TO DO: Reproduce the interview excerpt about writing a game on the Commodore 64 word for word, with nothing changed or left out.

DOCUMENT PASSAGE:

= = =

The Commodore 64 is when I decided I just had to write a game. I had written many demos on previous machines but I felt the urge to write a complete game. I started learning machine code and after a few months of beating my head on the wall it suddenly all made sense. I wrote a game called "Blaster" which was a sideways scrolling shoot 'em up similar to R-Type (without being anywhere close to it of course). I had dozens of sprites on the screen (C64 was limited to 8 hardware sprites but with some trickery you could have lots more), hardware scrolling, and the most awful music you could imagine. I was really proud of my achievement but also learnt an important lesson which I still remember to this day: It is VERY easy to start a game, but VERY hard to finish one.
Did you move into programming on the PC immediately from the Amiga, or was there a period of time before tools like DarkBASIC/Blitz became available?

= = =

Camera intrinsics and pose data
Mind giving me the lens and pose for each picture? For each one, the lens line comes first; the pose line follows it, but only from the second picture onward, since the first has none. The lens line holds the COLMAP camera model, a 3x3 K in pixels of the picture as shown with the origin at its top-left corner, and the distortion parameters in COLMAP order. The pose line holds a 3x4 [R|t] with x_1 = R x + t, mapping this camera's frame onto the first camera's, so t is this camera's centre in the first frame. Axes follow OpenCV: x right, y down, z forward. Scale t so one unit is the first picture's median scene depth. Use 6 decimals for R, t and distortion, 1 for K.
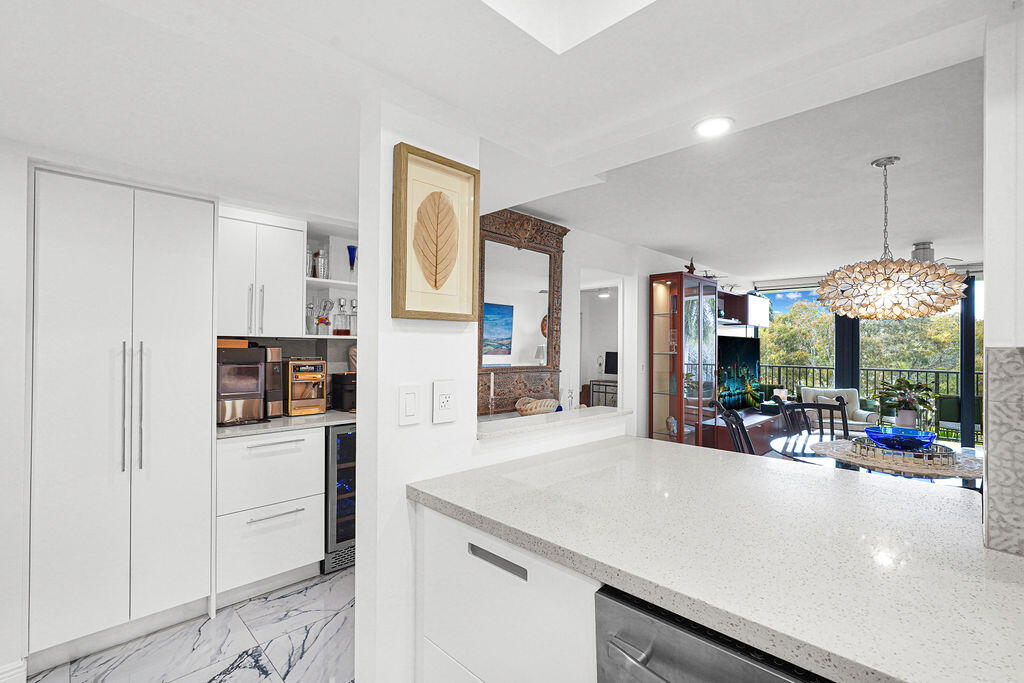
lens RADIAL K [[462.8, 0, 512.6], [0, 462.8, 342.7], [0, 0, 1]] dist [-0.020954, 0.009365]
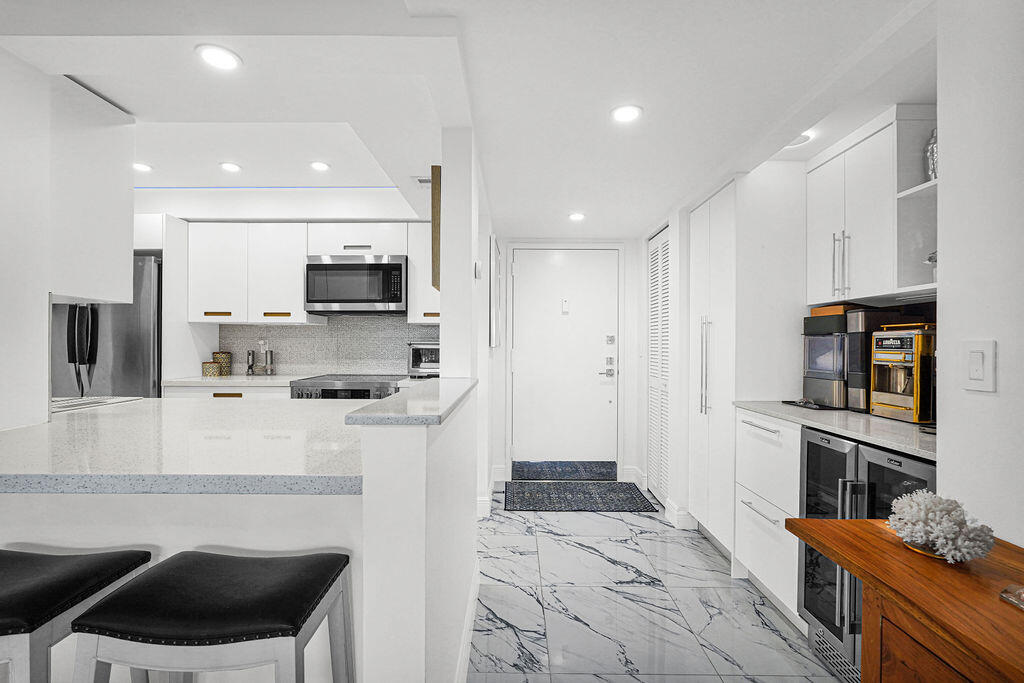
lens RADIAL K [[462.8, 0, 512.6], [0, 462.8, 342.7], [0, 0, 1]] dist [-0.020954, 0.009365]
pose [[-0.711043, -0.011871, -0.703048, 0.379082], [-0.000830, 0.999871, -0.016042, 0.072466], [0.703148, -0.010823, -0.710961, 1.193861]]
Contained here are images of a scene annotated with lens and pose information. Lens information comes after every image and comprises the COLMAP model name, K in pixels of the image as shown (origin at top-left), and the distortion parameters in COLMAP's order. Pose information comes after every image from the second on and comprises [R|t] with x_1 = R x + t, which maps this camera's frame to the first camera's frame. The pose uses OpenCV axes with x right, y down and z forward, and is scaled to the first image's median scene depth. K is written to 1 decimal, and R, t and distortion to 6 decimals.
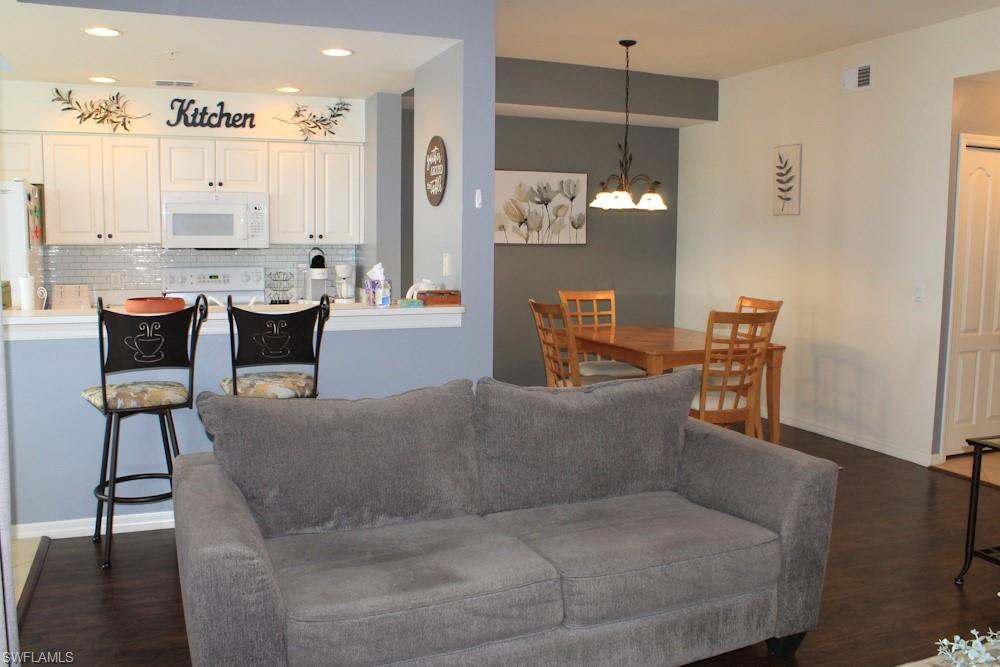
lens RADIAL K [[905.4, 0, 500.8], [0, 905.4, 338.1], [0, 0, 1]] dist [-0.154157, 0.177977]
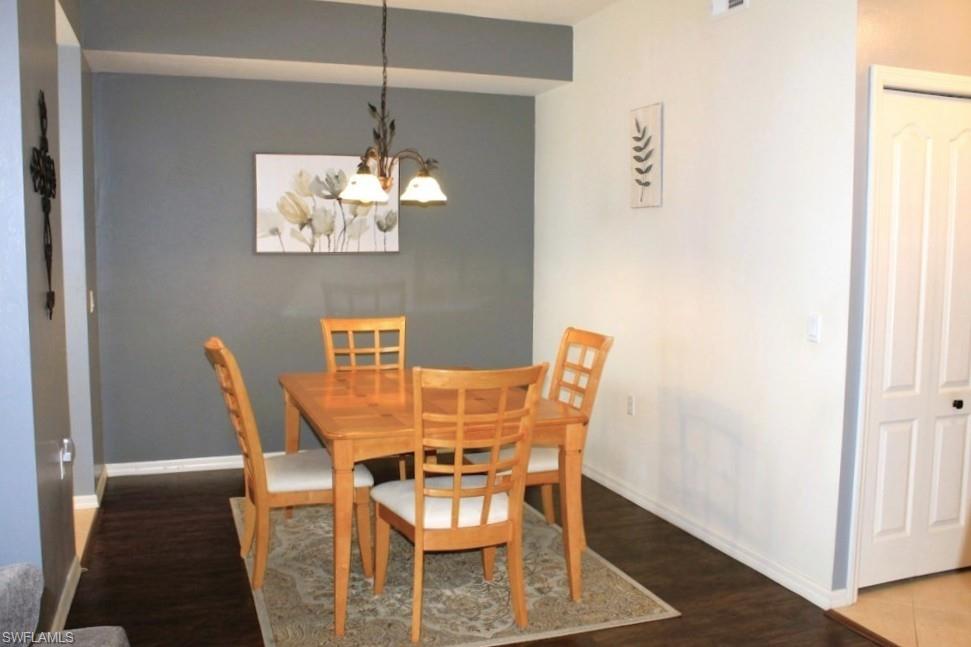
lens RADIAL K [[879.1, 0, 486.3], [0, 879.1, 327.9], [0, 0, 1]] dist [-0.154157, 0.177977]
pose [[0.998507, -0.000535, -0.054621, 0.233494], [-0.000223, 0.999904, -0.013873, -0.035717], [0.054623, 0.013864, 0.998411, 0.322302]]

= = =

WORKED SOLUTION:
The Commodore 64 is when I decided I just had to write a game. I had written many demos on previous machines but I felt the urge to write a complete game. I started learning machine code and after a few months of beating my head on the wall it suddenly all made sense. I wrote a game called "Blaster" which was a sideways scrolling shoot 'em up similar to R-Type (without being anywhere close to it of course). I had dozens of sprites on the screen (C64 was limited to 8 hardware sprites but with some trickery you could have lots more), hardware scrolling, and the most awful music you could imagine. I was really proud of my achievement but also learnt an important lesson which I still remember to this day: It is VERY easy to start a game, but VERY hard to finish one.
Did you move into programming on the PC immediately from the Amiga, or was there a period of time before tools like DarkBASIC/Blitz became available?